Parmi les lauréats, Chaville (20 000 hab., Hauts-de-Seine) a obtenu 250 000 euros de subventions pour la restructuration d’un bâtiment et la création de quatre logements communaux. Les locaux du club de tennis, avec son restaurant, sa salle de sport et ses vestiaires au sous-sol ont été rénovés. Les anciens bureaux des services techniques ont été transformés en logements. "Nous avons conservé un maximum de la structure du bâti, les murs, les cloisons, la toiture, détaille Christian Prampart, directeur des services techniques. Nous avons réemployé de nombreux équipements comme le zinc du bar, les fenêtres à double vitrage en bon état, des sanitaires. Réhabiliter au lieu de démolir pour ­reconstruire nous a fait gagner un temps précieux. Le chantier a été achevé en dix mois." Les travaux ont coûté 1 628 euros au mètre carré. Le neuf aurait représenté le double.  Déménagement et réaménagement des mobiliers des équipements publics, démontage des cloisons, curage des éléments techniques, peinture… beaucoup de travaux ont été réalisés par les agents des services techniques, qui se sont ainsi formés aux techniques de rénovation, ajoute-t-il.

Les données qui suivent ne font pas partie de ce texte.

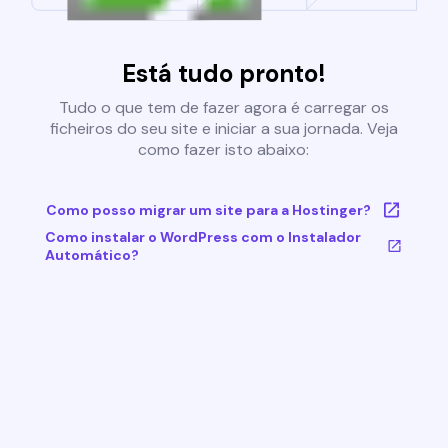
Está tudo pronto!
Tudo o que tem de fazer agora é carregar os
ficheiros do seu site e iniciar a sua jornada. Veja
como fazer isto abaixo:
Como posso migrar um site para a Hostinger?
Como instalar o WordPress com o Instalador
Automático?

De la pertinence des choix techniques

Thristian Prampart le reconnaît, " réhabiliter est plus compliqué techniquement que raser et reconstruire, parce qu’on ne travaille pas sur une page blanche. Il faut s’adapter à l’existant. Ainsi, nous avons passé un audit du réseau électrique pour conserver 60 % du câblage. Idem pour les canalisations. Il a fallu au moins un collaborateur au quotidien sur le chantier pour le suivre ". Le risque que les coûts dérapent et que les performances attendues du bâtiment ne soient pas au rendez-vous est un obstacle majeur à la réhabilitation de l’existant par les collectivités. Autre frein : que faire des occupants pendant la phase de travaux ? " Construire du neuf à côté est beaucoup plus simple, analyse ­Nicolas Naville. Lorsqu’on réhabilite une école, on peut reloger les enfants dans des Algeco dans la cour, ce qui implique des discussions compliquées avec les parents d’élèves et les enseignants. "

Il y a aussi des bâtiments auxquels on ne peut pas offrir de seconde vie. " Pas parce qu’ils s’effondrent, mais parce que leur structure est inadaptée aux nouveaux usages, constate Sylvain Grisot. Les immeubles de bureau dont les cloisons intérieures sont porteuses en sont un exemple. Pour décloisonner, il faut taper dans la structure, c’est cher et parfois impossible. " Et des bâtiments obsolètes en termes d’usage, à cause de choix techniques de construction, il en existe beaucoup.

" La rénovation doit être envisagée partout où elle est pertinente, mais elle doit s’apprécier aux filtres de plusieurs critères, comme la performance énergétique, les besoins du territoire, la qualité du bâtiment, l’attractivité du quartier, poursuit ­Nicolas Naville. Il faut aider les collectivités à se poser les bonnes questions. Le CSTB travaille à objectiver toutes ces données pour partager une grille d­’analyse avec les différents acteurs du bâtiment. »

Une opération innovante

Les collectivités disposent d’autres leviers pour mobiliser le bâti existant, comme le fait d’inciter les propriétaires privés à valoriser leur logement par l’intermédiaire des autorisations d’urbanisme.